According to some of the bill’s supporters, corrupt activities carried out by LLCs are especially prevalent in the real estate and construction industries. The bill recently gained the support of the New York City District Council of carpenters, which praised it for ensuring “that unscrupulous contractors are no longer able to hide behind anonymous LLCs.” Some believe that the bill’s disclosure requirements and corresponding database will provide construction unions and others in the construction industry with a clearer picture of a contractor’s history of worksite injuries and code violations. As for the real estate industry, the sponsors of the bill believe that it will help identify bad actors in real estate without casting a negative net over the industry as a whole. The sponsors appear confident that bill will better equip lawmakers to enact legislation that will help small property owners refute allegations that they own hundreds of apartment units.
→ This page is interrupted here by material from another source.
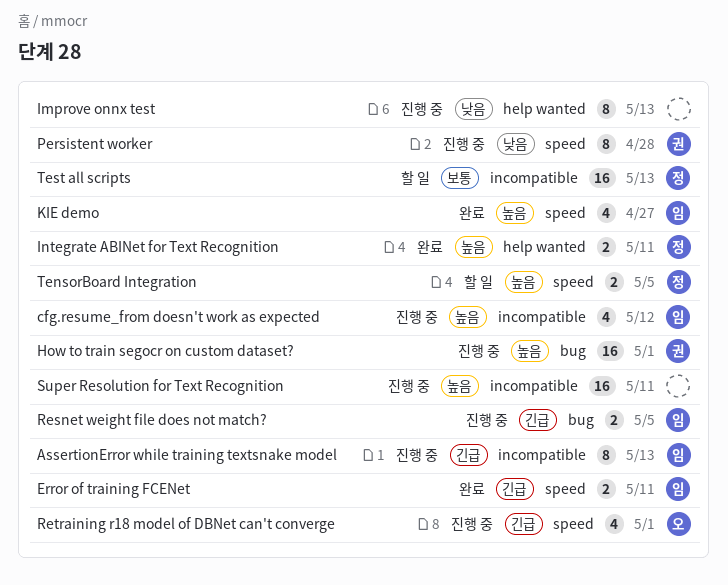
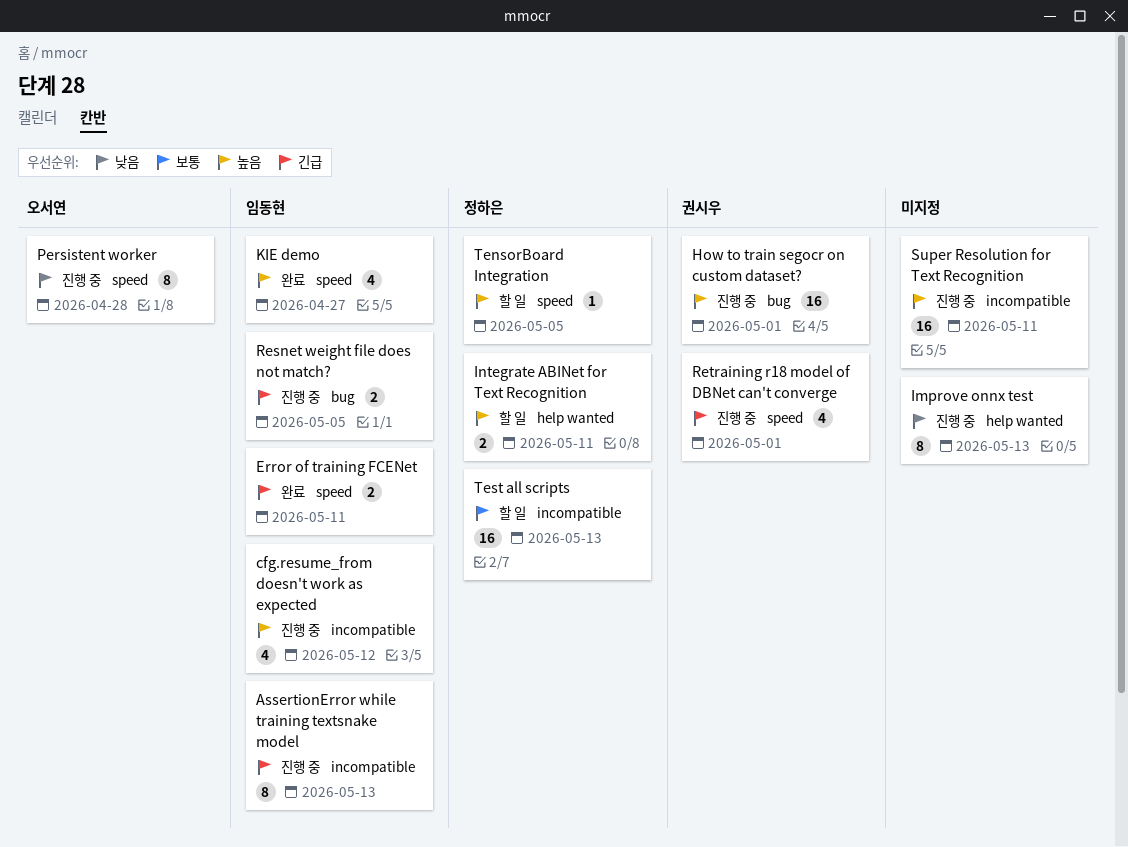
Integrate ABINet for Text Recognition, status: 완료 -> 할 일
Persistent worker, owner: 권시우 -> 오서연
Retraining r18 model of DBNet can't converge, owner: 오서연 -> 권시우
TensorBoard Integration, estimate: 2 -> 1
Critics of the bill argue that the supposed benefits of the bill are greatly outweighed by its potential negative impacts. Some critics of the bill argue that the bill’s disclosure requirements and corresponding database pose potential privacy concerns for the legitimate business owners operating under LLC ownership structure. Additionally, some critics are concerned that the bill could potentially drive investment away from the state and make business and property owners increasingly more vulnerable to identity theft.

The bill addresses some of the privacy concerns by requiring the New York secretary state to form regulations to allow beneficial owners with significant privacy interests to apply for waivers to keep the name and/or business street address confidential. It should be noted that beneficial owners will likely need to demonstrate a strong showing of need for confidentiality to obtain a waiver.

LLCs that fail to comply with the bill for a period exceeding 30 days would be reflected as past due in the secretary of state’s records until the LLC files an updated beneficial ownership disclosure. If an LLC fails to file the required disclosure for a period exceeding two years, the entity would receive a notice from the secretary of state and will have 60 days to file the disclosure. If the LLC fails to file within that 60 day period, the entity would be noted as delinquent in the secretary of state’s records, required to pay a civil penalty of $250, and must file the required disclosure to remove the delinquency. As currently drafted, the bill does not contain any criminal penalties for non-compliance.

Of course, there is no guarantee that Governor Hochul will sign the LLC Transparency Act into law, however, individuals that do business under a LLC ownership structure in New York should prepare themselves for the potential reporting requirement. For example, individuals may want to consider applying for the privacy waiver, or perhaps changing their entity choice if privacy concerns exist.